A key development in early modern natural history that so far has received very little attention from historians of science is the introduction of various dichotomous and tabular diagrams to illustrate classifications of plants and animals towards the end of the seventeenth century, culminating in the popularization of Linnaeus' system of nature (1735), especially his sexual system of plant classification, in the eighteenth century. While initially these diagrams seem to have served purposes of species diagnosis and identification only, a first debate emerged around 1700 about whether they were able to capture "natural affinities" and, in particular, serve as guides towards medical and other useful properties of plants. This debate continued throughout the eighteenth century and finally led to the strict distinction between dichotomous keys on the one hand and the 'natural system' on the other, which was now preferably visualized as a map or network. While some literature exists about the practices behind such diagrams, like the collection and exchange of specimens and the inductive processes of describing and comparing (Stevens 1994; Müller-Wille & Charmantier 2012; Winsor 2015), we know almost nothing about their wider cultural meaning. The project will look at the diagrams primarily as tools of information processing, not only information about the natural world, but also about the world of its observers and their social status (Müller-Wille 2017).

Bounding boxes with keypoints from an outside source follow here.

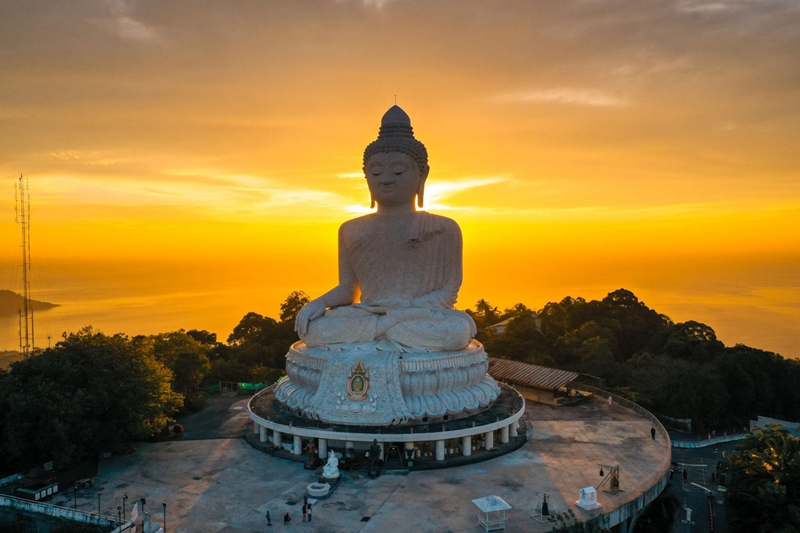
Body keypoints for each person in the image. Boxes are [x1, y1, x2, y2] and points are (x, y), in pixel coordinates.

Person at [294, 105, 476, 352]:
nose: (386, 178)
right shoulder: (351, 229)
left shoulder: (444, 229)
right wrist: (318, 303)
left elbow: (448, 292)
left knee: (456, 332)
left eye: (398, 170)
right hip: (372, 315)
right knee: (314, 329)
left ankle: (384, 330)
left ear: (422, 176)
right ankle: (387, 331)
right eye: (376, 171)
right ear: (366, 176)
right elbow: (349, 289)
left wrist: (402, 309)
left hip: (419, 315)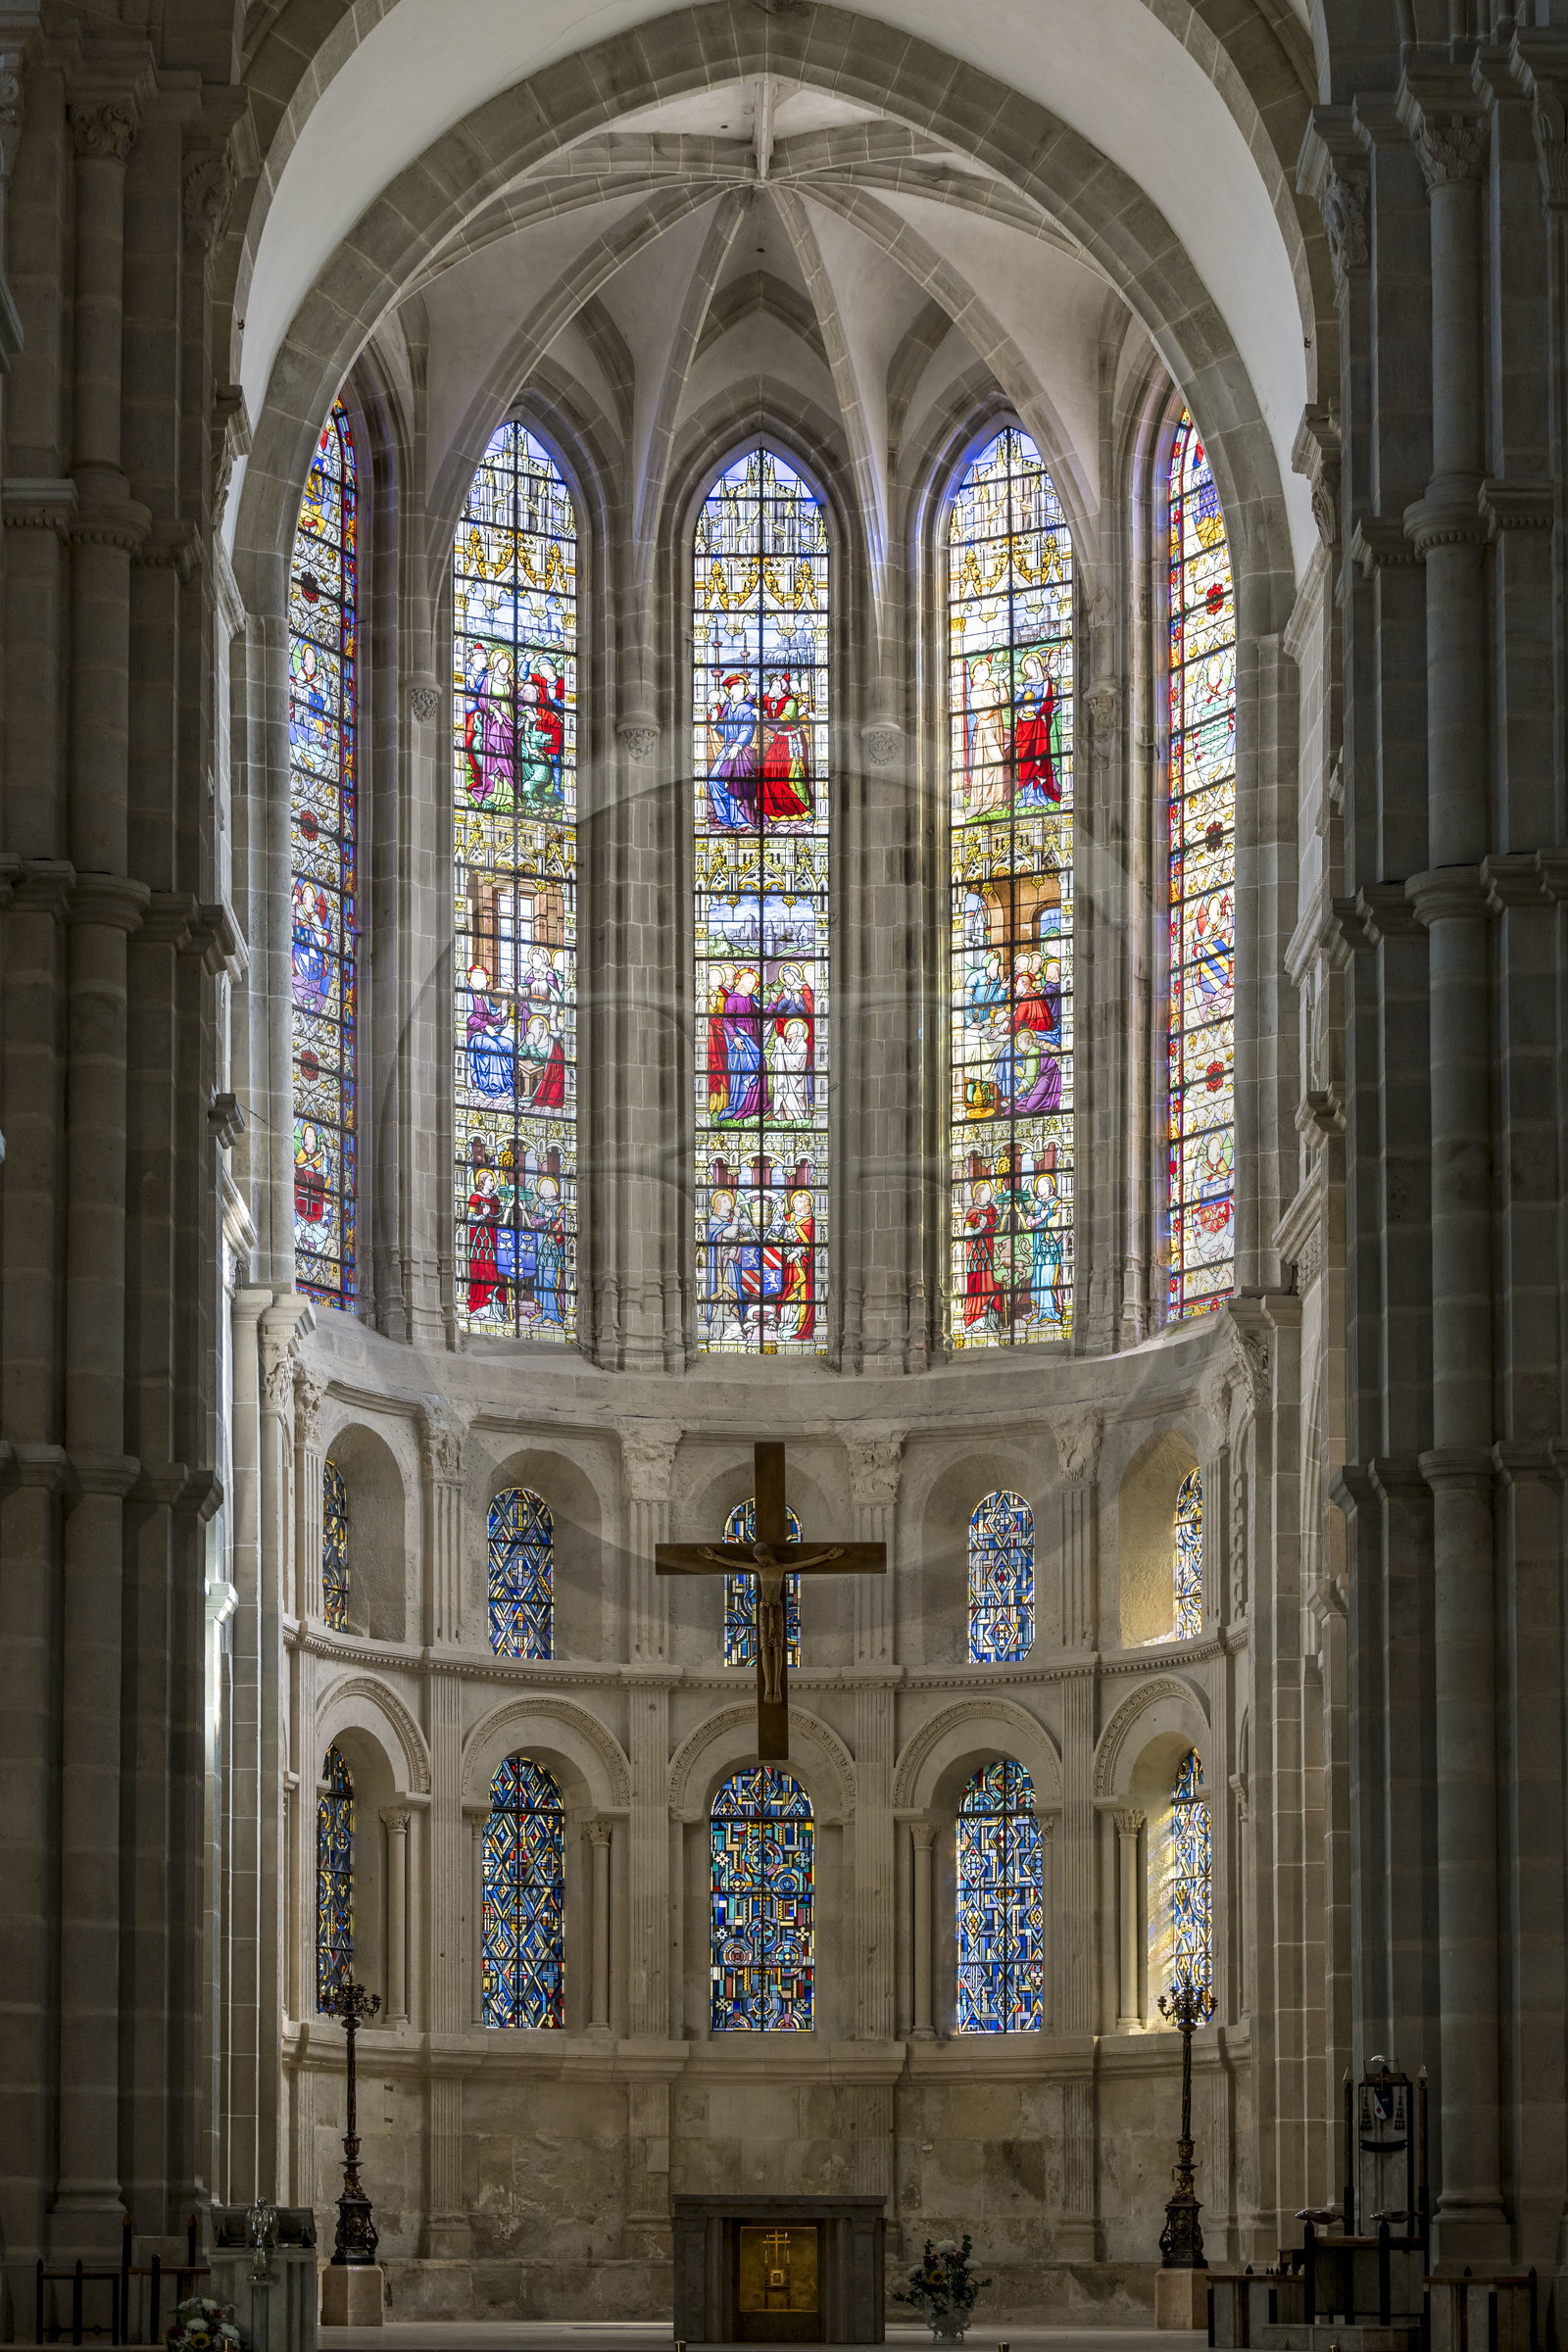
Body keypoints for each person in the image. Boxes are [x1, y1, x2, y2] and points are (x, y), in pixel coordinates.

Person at [464, 645, 516, 810]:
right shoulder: (488, 679)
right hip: (493, 723)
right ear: (495, 664)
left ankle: (508, 793)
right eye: (501, 664)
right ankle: (492, 793)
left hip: (508, 723)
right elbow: (482, 701)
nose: (505, 667)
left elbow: (514, 702)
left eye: (507, 665)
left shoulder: (508, 682)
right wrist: (496, 711)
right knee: (495, 755)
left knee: (508, 756)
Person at [706, 672, 760, 829]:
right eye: (738, 688)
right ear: (730, 691)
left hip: (740, 753)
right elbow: (728, 730)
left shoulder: (747, 708)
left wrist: (737, 746)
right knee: (713, 779)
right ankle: (724, 817)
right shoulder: (730, 707)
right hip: (727, 749)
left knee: (732, 783)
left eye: (743, 687)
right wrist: (716, 724)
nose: (742, 690)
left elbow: (746, 730)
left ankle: (740, 820)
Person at [760, 670, 812, 821]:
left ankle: (803, 810)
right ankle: (773, 809)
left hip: (791, 743)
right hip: (778, 742)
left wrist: (760, 718)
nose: (773, 688)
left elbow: (779, 725)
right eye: (772, 685)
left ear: (783, 688)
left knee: (794, 776)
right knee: (766, 771)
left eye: (776, 685)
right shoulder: (771, 700)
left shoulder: (790, 703)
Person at [1014, 650, 1062, 808]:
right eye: (1027, 668)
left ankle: (1040, 796)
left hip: (1040, 727)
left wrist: (1034, 709)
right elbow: (1015, 705)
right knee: (1025, 760)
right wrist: (1021, 707)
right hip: (1025, 729)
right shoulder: (1025, 685)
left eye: (1031, 667)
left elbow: (1049, 704)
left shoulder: (1047, 684)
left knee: (1039, 760)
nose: (1029, 671)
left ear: (1038, 666)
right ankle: (1027, 796)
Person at [716, 967, 763, 1124]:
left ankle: (755, 1106)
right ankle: (740, 1106)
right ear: (743, 983)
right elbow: (727, 1021)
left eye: (754, 983)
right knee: (744, 1070)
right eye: (751, 983)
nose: (753, 986)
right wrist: (735, 1037)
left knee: (759, 1066)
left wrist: (773, 1003)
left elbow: (764, 1014)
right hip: (741, 1042)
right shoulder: (733, 999)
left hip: (753, 1039)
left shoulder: (751, 999)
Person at [466, 964, 514, 1101]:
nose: (481, 980)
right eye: (476, 977)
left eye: (482, 977)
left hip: (486, 1034)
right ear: (470, 980)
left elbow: (490, 1018)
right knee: (492, 1047)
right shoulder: (468, 994)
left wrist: (502, 1013)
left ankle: (504, 1084)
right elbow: (469, 1019)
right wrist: (485, 1026)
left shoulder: (484, 997)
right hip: (473, 1036)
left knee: (507, 1044)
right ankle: (489, 1086)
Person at [962, 1178, 1004, 1336]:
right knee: (980, 1286)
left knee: (994, 1285)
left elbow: (998, 1226)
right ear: (979, 1194)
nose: (990, 1195)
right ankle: (977, 1321)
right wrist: (979, 1228)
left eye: (990, 1192)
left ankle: (992, 1321)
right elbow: (967, 1236)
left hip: (992, 1253)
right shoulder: (972, 1212)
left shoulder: (991, 1209)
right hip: (978, 1257)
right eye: (987, 1192)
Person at [466, 1160, 507, 1321]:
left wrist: (504, 1208)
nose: (493, 1182)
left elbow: (500, 1220)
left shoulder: (495, 1199)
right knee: (482, 1272)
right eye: (490, 1179)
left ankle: (496, 1310)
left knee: (497, 1274)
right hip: (480, 1243)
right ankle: (480, 1308)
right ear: (482, 1182)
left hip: (495, 1241)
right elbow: (469, 1220)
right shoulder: (475, 1197)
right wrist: (483, 1215)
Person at [292, 877, 332, 1010]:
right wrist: (293, 905)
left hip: (314, 957)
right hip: (300, 952)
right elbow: (292, 924)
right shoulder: (298, 910)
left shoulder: (315, 916)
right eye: (307, 895)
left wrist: (324, 939)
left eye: (311, 896)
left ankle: (313, 995)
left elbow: (323, 933)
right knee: (297, 974)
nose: (309, 899)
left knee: (315, 975)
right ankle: (302, 996)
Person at [767, 1018, 812, 1125]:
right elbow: (775, 1059)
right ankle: (786, 1120)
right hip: (785, 1079)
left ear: (797, 1034)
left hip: (796, 1082)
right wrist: (779, 1047)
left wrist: (783, 1047)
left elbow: (795, 1064)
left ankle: (794, 1120)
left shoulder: (803, 1046)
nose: (787, 1033)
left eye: (789, 1032)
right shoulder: (787, 1045)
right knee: (783, 1095)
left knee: (790, 1100)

Focussing on Hamburg as a location of research in natural history, we investigate the broader impact of networks of institutions and scholars in Europe on the flow of botanical and zoological information. It is curious, that Hamburg scholars like Joachim Jungius (1587-1657) and Paul Dietrich Giseke (1741-1796) played a key role in the development of diagrammatic representations of the natural order. What motivated naturalists and institutions in Hamburg to spend time and financial resources on developing such tools? And how did other naturalists in more central locations of the republic of letters learn of these innovations?

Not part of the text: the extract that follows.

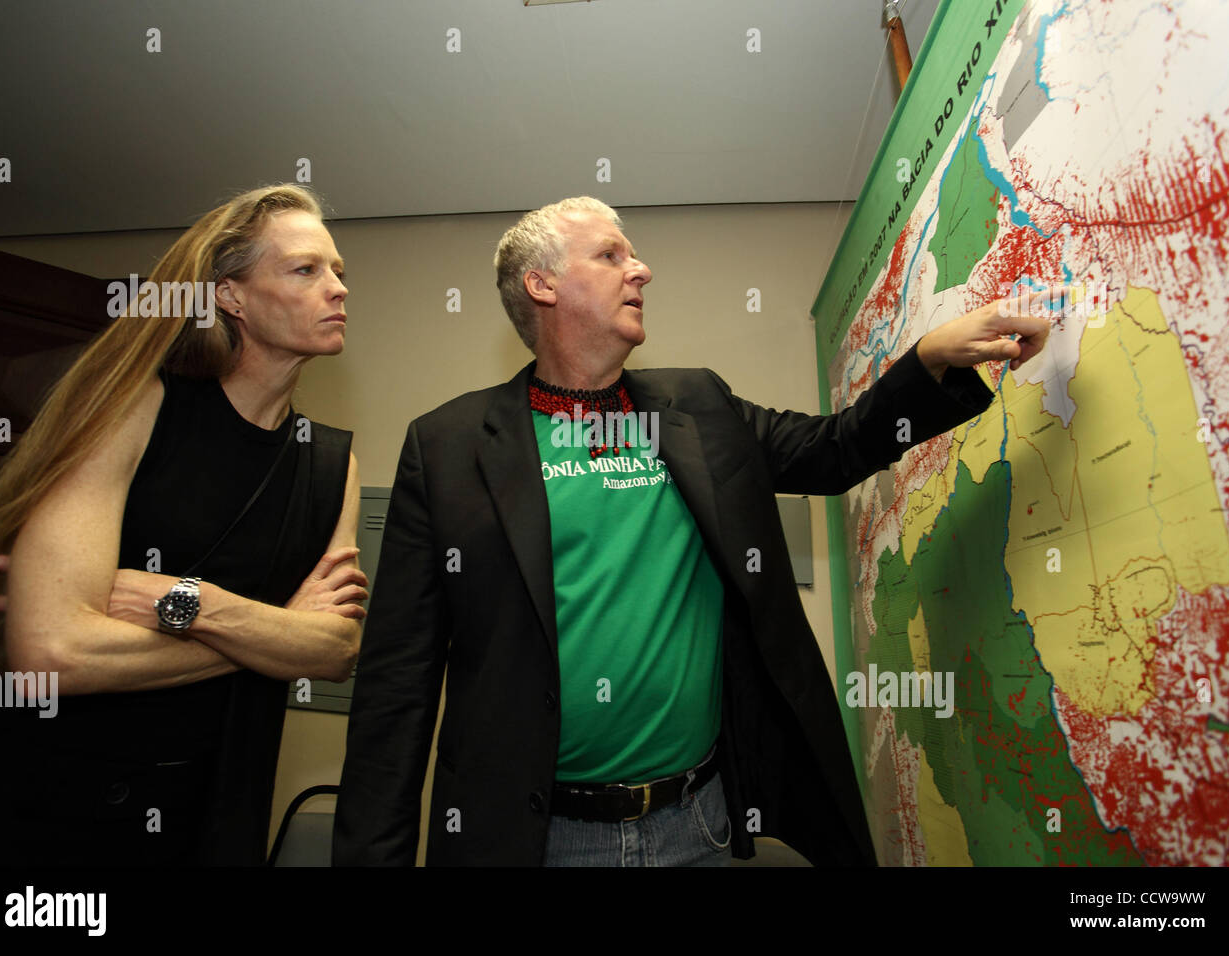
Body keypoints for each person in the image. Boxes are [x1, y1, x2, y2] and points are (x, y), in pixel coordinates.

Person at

This project will be the first to study manuscript and print sources that make it possible to reconstruct in detail how central diagrams in this history were crafted, whether there were models or precedents in other domains (like law or trade), what purposes they were supposed to serve, and how they were debated among naturalists. Such central diagrams include the "synoptic tables" or "bracket diagrams" produced by Jungius, A. Q. Bachmann, Ch. Knaut, and Ch. B. Valentini but also Linnaeus' much more prominent 'sexual system', which has been discussed as an exemplar of scientific projections of the social onto the natural world (Schiebinger 1991). And while the astonishingly complex network-like diagram of plant affinities by A. Batsch of 1802 has received considerable attention (e.g. Polianski 2004; Gießmann 2007), similarly important diagrams, such as Giseke's Tabula genealogico-geographica affinitatum plantarum (1790) have remained virtually untouched. In order to reconstruct the social concepts and practices behind the construction, iconicity, and wider use of such diagrams, Niklaas Goersch will spend time at libraries in Hamburg, Lübeck, Wolfenbüttel, Gotha, Cambridge and London.